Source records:
□ □ □
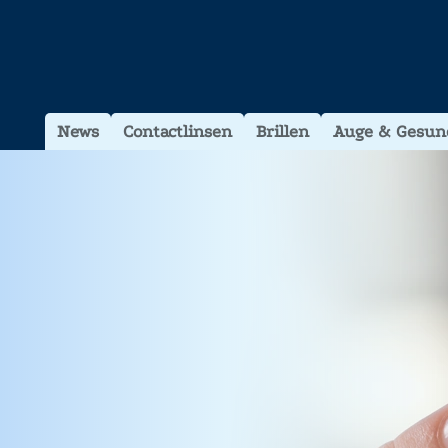
News
Contactlinsen
Brillen
Auge & Gesun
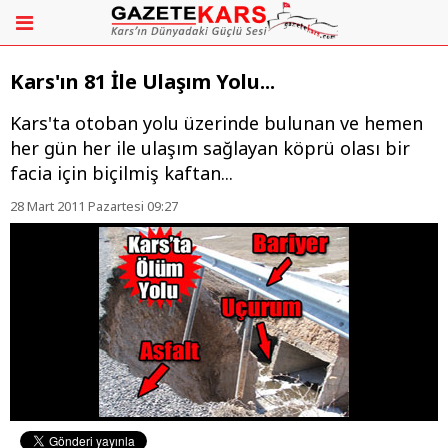
Kars'ın 81 İle Ulaşım Yolu...
Kars'ta otoban yolu üzerinde bulunan ve hemen
her gün her ile ulaşım sağlayan köprü olası bir
facia için biçilmiş kaftan...
28 Mart 2011 Pazartesi 09:27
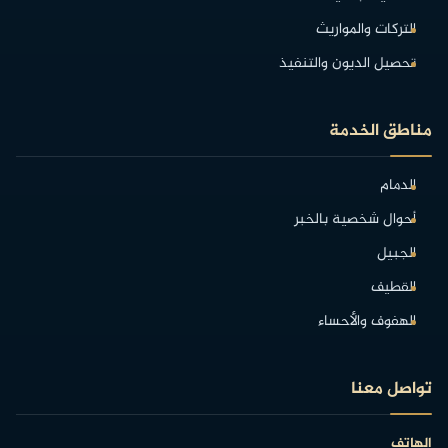
التركات والمواريث
تحصيل الديون والتنفيذ
مناطق الخدمة
الدمام
أحوال شخصية بالخبر
الجبيل
القطيف
الهفوف والأحساء
تواصل معنا
الهاتف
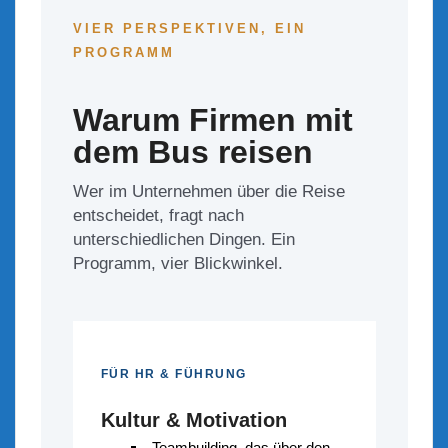
VIER PERSPEKTIVEN, EIN
PROGRAMM
Warum Firmen mit
dem Bus reisen
Wer im Unternehmen über die Reise
entscheidet, fragt nach
unterschiedlichen Dingen. Ein
Programm, vier Blickwinkel.
FÜR HR & FÜHRUNG
Kultur & Motivation
Teambuilding, das über den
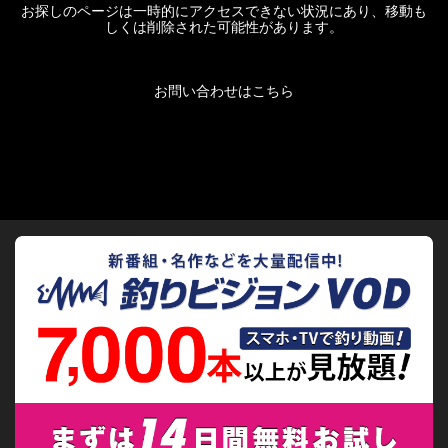
お探しのページは一時的にアクセスできない状況にあり、移動も
しくは削除された可能性があります。
お問い合わせはこちら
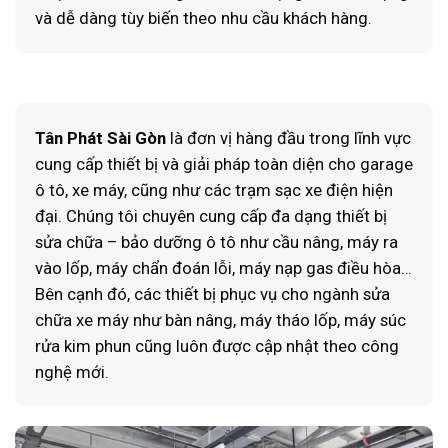
và dễ dàng tùy biến theo nhu cầu khách hàng.
Tân Phát Sài Gòn
là đơn vị hàng đầu trong lĩnh vực
cung cấp thiết bị và giải pháp toàn diện cho garage
ô tô, xe máy, cũng như các trạm sạc xe điện hiện
đại. Chúng tôi chuyên cung cấp đa dạng thiết bị
sửa chữa – bảo dưỡng ô tô như cầu nâng, máy ra
vào lốp, máy chẩn đoán lỗi, máy nạp gas điều hòa…
Bên cạnh đó, các thiết bị phục vụ cho ngành sửa
chữa xe máy như bàn nâng, máy tháo lốp, máy súc
rửa kim phun cũng luôn được cập nhật theo công
nghệ mới.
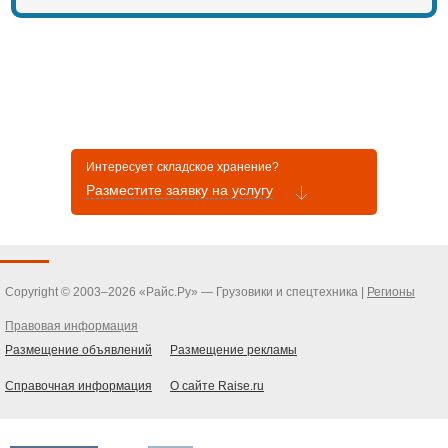
г. Красноярск, ул. Калинина 73А,
база Гранд-Электро, склад 5
Интересует складское хранение?
Разместите заявку на услугу
Copyright © 2003–2026 «Райс.Ру» — Грузовики и спецтехника |
Регионы
Правовая информация
Размещение объявлений
Размещение рекламы
Справочная информация
О сайте Raise.ru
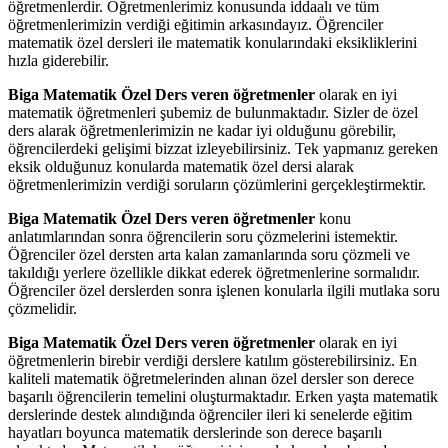
öğretmenlerdir. Öğretmenlerimiz konusunda iddaalı ve tüm
öğretmenlerimizin verdiği eğitimin arkasındayız. Öğrenciler
matematik özel dersleri ile matematik konularındaki eksikliklerini
hızla giderebilir.
Biga Matematik Özel Ders veren öğretmenler
olarak en iyi
matematik öğretmenleri şubemiz de bulunmaktadır. Sizler de özel
ders alarak öğretmenlerimizin ne kadar iyi olduğunu görebilir,
öğrencilerdeki gelişimi bizzat izleyebilirsiniz. Tek yapmanız gereken
eksik olduğunuz konularda matematik özel dersi alarak
öğretmenlerimizin verdiği soruların çözümlerini gerçekleştirmektir.
Biga Matematik Özel Ders veren öğretmenler
konu
anlatımlarından sonra öğrencilerin soru çözmelerini istemektir.
Öğrenciler özel dersten arta kalan zamanlarında soru çözmeli ve
takıldığı yerlere özellikle dikkat ederek öğretmenlerine sormalıdır.
Öğrenciler özel derslerden sonra işlenen konularla ilgili mutlaka soru
çözmelidir.
Biga Matematik Özel Ders veren öğretmenler
olarak en iyi
öğretmenlerin birebir verdiği derslere katılım gösterebilirsiniz. En
kaliteli matematik öğretmelerinden alınan özel dersler son derece
başarılı öğrencilerin temelini oluşturmaktadır. Erken yaşta matematik
derslerinde destek alındığında öğrenciler ileri ki senelerde eğitim
hayatları boyunca matematik derslerinde son derece başarılı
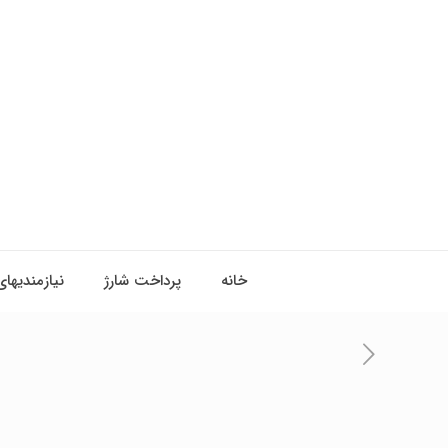
خانه
پرداخت شارژ
نیازمندیهای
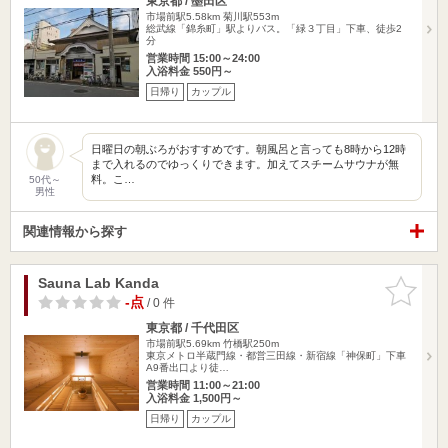
東京都 / 墨田区
市場前駅5.58km
菊川駅553m
総武線「錦糸町」駅よりバス。「緑３丁目」下車、徒歩2
分
営業時間 15:00～24:00
入浴料金 550円～
日帰り
カップル
日曜日の朝ぶろがおすすめです。朝風呂と言っても8時から12時
まで入れるのでゆっくりできます。加えてスチームサウナが無
料。こ…
50代～
男性
関連情報から探す
Sauna Lab Kanda
お気に入
りに追加
-点
/ 0 件
東京都 / 千代田区
市場前駅5.69km
竹橋駅250m
東京メトロ半蔵門線・都営三田線・新宿線「神保町」下車
A9番出口より徒…
営業時間 11:00～21:00
入浴料金 1,500円～
日帰り
カップル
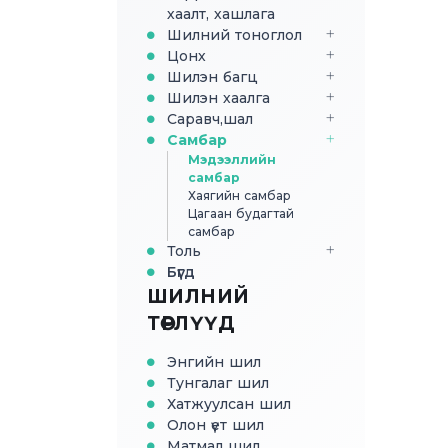
хаалт, хашлага
Шилний тоноглол
Цонх
Шилэн багц
Шилэн хаалга
Саравч,шал
Самбар
Мэдээллийн
самбар
Хаягийн самбар
Цагаан будагтай
самбар
Толь
Бүгд
ШИЛНИЙ
ТӨРЛҮҮД
Энгийн шил
Тунгалаг шил
Хатжуулсан шил
Олон үет шил
Матмал шил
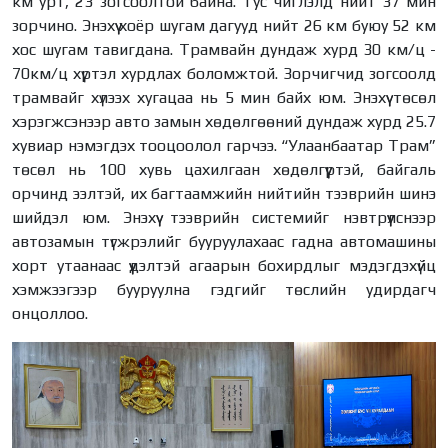
км урт, 23 зогсоолтой байна. Тус чиглэлд нийт 37 мин
зорчино. Энэхүү хоёр шугам дагууд нийт 26 км буюу 52 км
хос шугам тавигдана. Трамвайн дундаж хурд 30 км/ц -
70км/ц хүртэл хурдлах боломжтой. Зорчигчид зогсоолд
трамвайг хүлээх хугацаа нь 5 мин байх юм. Энэхүү төсөл
хэрэгжсэнээр авто замын хөдөлгөөний дундаж хурд 25.7
хувиар нэмэгдэх тооцоолол гарчээ. “Улаанбаатар Трам”
төсөл нь 100 хувь цахилгаан хөдөлгүүртэй, байгаль
орчинд ээлтэй, их багтаамжийн нийтийн тээврийн шинэ
шийдэл юм. Энэхүү тээврийн системийг нэвтрүүлснээр
автозамын түгжрэлийг бууруулахаас гадна автомашины
хорт утаанаас үүдэлтэй агаарын бохирдлыг мэдэгдэхүйц
хэмжээгээр бууруулна гэдгийг төслийн удирдагч
онцоллоо.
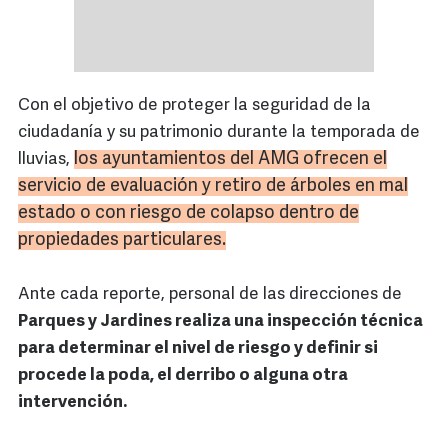
Con el objetivo de proteger la seguridad de la
ciudadanía y su patrimonio durante la temporada de
los ayuntamientos del AMG ofrecen el
lluvias,
servicio de evaluación y retiro de árboles en mal
estado o con riesgo de colapso dentro de
propiedades particulares.
Ante cada reporte, personal de las direcciones de
Parques y Jardines realiza una inspección técnica
para determinar el nivel de riesgo y definir si
procede la poda, el derribo o alguna otra
intervención.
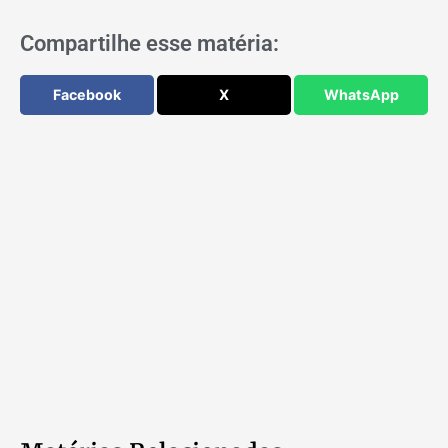
Compartilhe esse matéria:
Facebook
X
WhatsApp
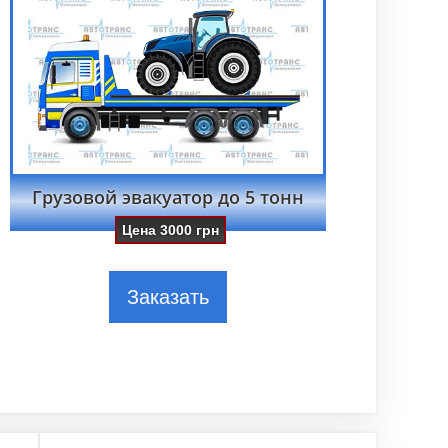
Грузовой эвакуатор до 5 тонн
Цена
3000
грн
Заказать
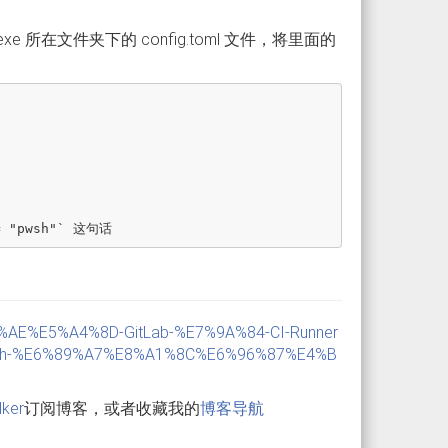
er.exe 所在文件夹下的 config.toml 文件，将里面的
%BF%AE%E5%A4%8D-GitLab-%E7%9A%84-CI-Runner
h-%E6%89%A7%E8%A1%8C%E6%96%87%E4%B
lker
订阅博客，或者收藏我的
博客导航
□ □ □
Task details: Can you write out the whole listing again, replacing "Teambuilding" with "Teamentwicklung" and keeping everything else the same? Leave the pictures out.

Solution for this task:
News
Contactlinsen
Brillen
Auge & Gesun
Kars'ın 81 İle Ulaşım Yolu...
Kars'ta otoban yolu üzerinde bulunan ve hemen
her gün her ile ulaşım sağlayan köprü olası bir
facia için biçilmiş kaftan...
28 Mart 2011 Pazartesi 09:27
التركات والمواريث
تحصيل الديون والتنفيذ
مناطق الخدمة
الدمام
أحوال شخصية بالخبر
الجبيل
القطيف
الهفوف والأحساء
تواصل معنا
الهاتف
VIER PERSPEKTIVEN, EIN
PROGRAMM
Warum Firmen mit
dem Bus reisen
Wer im Unternehmen über die Reise
entscheidet, fragt nach
unterschiedlichen Dingen. Ein
Programm, vier Blickwinkel.
FÜR HR & FÜHRUNG
Kultur & Motivation
Teamentwicklung, das über den
お探しのページは一時的にアクセスできない状況にあり、移動も
しくは削除された可能性があります。
お問い合わせはこちら
và dễ dàng tùy biến theo nhu cầu khách hàng.
Tân Phát Sài Gòn
là đơn vị hàng đầu trong lĩnh vực
cung cấp thiết bị và giải pháp toàn diện cho garage
ô tô, xe máy, cũng như các trạm sạc xe điện hiện
đại. Chúng tôi chuyên cung cấp đa dạng thiết bị
sửa chữa – bảo dưỡng ô tô như cầu nâng, máy ra
vào lốp, máy chẩn đoán lỗi, máy nạp gas điều hòa…
Bên cạnh đó, các thiết bị phục vụ cho ngành sửa
chữa xe máy như bàn nâng, máy tháo lốp, máy súc
rửa kim phun cũng luôn được cập nhật theo công
nghệ mới.
г. Красноярск, ул. Калинина 73А,
база Гранд-Электро, склад 5
Интересует складское хранение?
Разместите заявку на услугу
Copyright © 2003–2026 «Райс.Ру» — Грузовики и спецтехника |
Регионы
Правовая информация
Размещение объявлений
Размещение рекламы
Справочная информация
О сайте Raise.ru
öğretmenlerdir. Öğretmenlerimiz konusunda iddaalı ve tüm
öğretmenlerimizin verdiği eğitimin arkasındayız. Öğrenciler
matematik özel dersleri ile matematik konularındaki eksikliklerini
hızla giderebilir.
Biga Matematik Özel Ders veren öğretmenler
olarak en iyi
matematik öğretmenleri şubemiz de bulunmaktadır. Sizler de özel
ders alarak öğretmenlerimizin ne kadar iyi olduğunu görebilir,
öğrencilerdeki gelişimi bizzat izleyebilirsiniz. Tek yapmanız gereken
eksik olduğunuz konularda matematik özel dersi alarak
öğretmenlerimizin verdiği soruların çözümlerini gerçekleştirmektir.
Biga Matematik Özel Ders veren öğretmenler
konu
anlatımlarından sonra öğrencilerin soru çözmelerini istemektir.
Öğrenciler özel dersten arta kalan zamanlarında soru çözmeli ve
takıldığı yerlere özellikle dikkat ederek öğretmenlerine sormalıdır.
Öğrenciler özel derslerden sonra işlenen konularla ilgili mutlaka soru
çözmelidir.
Biga Matematik Özel Ders veren öğretmenler
olarak en iyi
öğretmenlerin birebir verdiği derslere katılım gösterebilirsiniz. En
kaliteli matematik öğretmelerinden alınan özel dersler son derece
başarılı öğrencilerin temelini oluşturmaktadır. Erken yaşta matematik
derslerinde destek alındığında öğrenciler ileri ki senelerde eğitim
hayatları boyunca matematik derslerinde son derece başarılı
خانه
پرداخت شارژ
نیازمندیهای
東京都 / 墨田区
市場前駅5.58km
菊川駅553m
総武線「錦糸町」駅よりバス。「緑３丁目」下車、徒歩2
分
営業時間 15:00～24:00
入浴料金 550円～
日帰り
カップル
日曜日の朝ぶろがおすすめです。朝風呂と言っても8時から12時
まで入れるのでゆっくりできます。加えてスチームサウナが無
料。こ…
50代～
男性
関連情報から探す
Sauna Lab Kanda
お気に入
りに追加
-点
/ 0 件
東京都 / 千代田区
市場前駅5.69km
竹橋駅250m
東京メトロ半蔵門線・都営三田線・新宿線「神保町」下車
A9番出口より徒…
営業時間 11:00～21:00
入浴料金 1,500円～
日帰り
カップル
хаалт, хашлага
Шилний тоноглол
Цонх
Шилэн багц
Шилэн хаалга
Саравч,шал
Самбар
Мэдээллийн
самбар
Хаягийн самбар
Цагаан будагтай
самбар
Толь
Бүгд
ШИЛНИЙ
ТӨРЛҮҮД
Энгийн шил
Тунгалаг шил
Хатжуулсан шил
Олон үет шил
Матмал шил
км урт, 23 зогсоолтой байна. Тус чиглэлд нийт 37 мин
зорчино. Энэхүү хоёр шугам дагууд нийт 26 км буюу 52 км
хос шугам тавигдана. Трамвайн дундаж хурд 30 км/ц -
70км/ц хүртэл хурдлах боломжтой. Зорчигчид зогсоолд
трамвайг хүлээх хугацаа нь 5 мин байх юм. Энэхүү төсөл
хэрэгжсэнээр авто замын хөдөлгөөний дундаж хурд 25.7
хувиар нэмэгдэх тооцоолол гарчээ. “Улаанбаатар Трам”
төсөл нь 100 хувь цахилгаан хөдөлгүүртэй, байгаль
орчинд ээлтэй, их багтаамжийн нийтийн тээврийн шинэ
шийдэл юм. Энэхүү тээврийн системийг нэвтрүүлснээр
автозамын түгжрэлийг бууруулахаас гадна автомашины
хорт утаанаас үүдэлтэй агаарын бохирдлыг мэдэгдэхүйц
хэмжээгээр бууруулна гэдгийг төслийн удирдагч
онцоллоо.
Con el objetivo de proteger la seguridad de la
ciudadanía y su patrimonio durante la temporada de
los ayuntamientos del AMG ofrecen el
lluvias,
servicio de evaluación y retiro de árboles en mal
estado o con riesgo de colapso dentro de
propiedades particulares.
Ante cada reporte, personal de las direcciones de
Parques y Jardines realiza una inspección técnica
para determinar el nivel de riesgo y definir si
procede la poda, el derribo o alguna otra
intervención.
Compartilhe esse matéria:
Facebook
X
WhatsApp
Грузовой эвакуатор до 5 тонн
Цена
3000
грн
Заказать
er.exe 所在文件夹下的 config.toml 文件，将里面的
%BF%AE%E5%A4%8D-GitLab-%E7%9A%84-CI-Runner
h-%E6%89%A7%E8%A1%8C%E6%96%87%E4%B
lker
订阅博客，或者收藏我的
博客导航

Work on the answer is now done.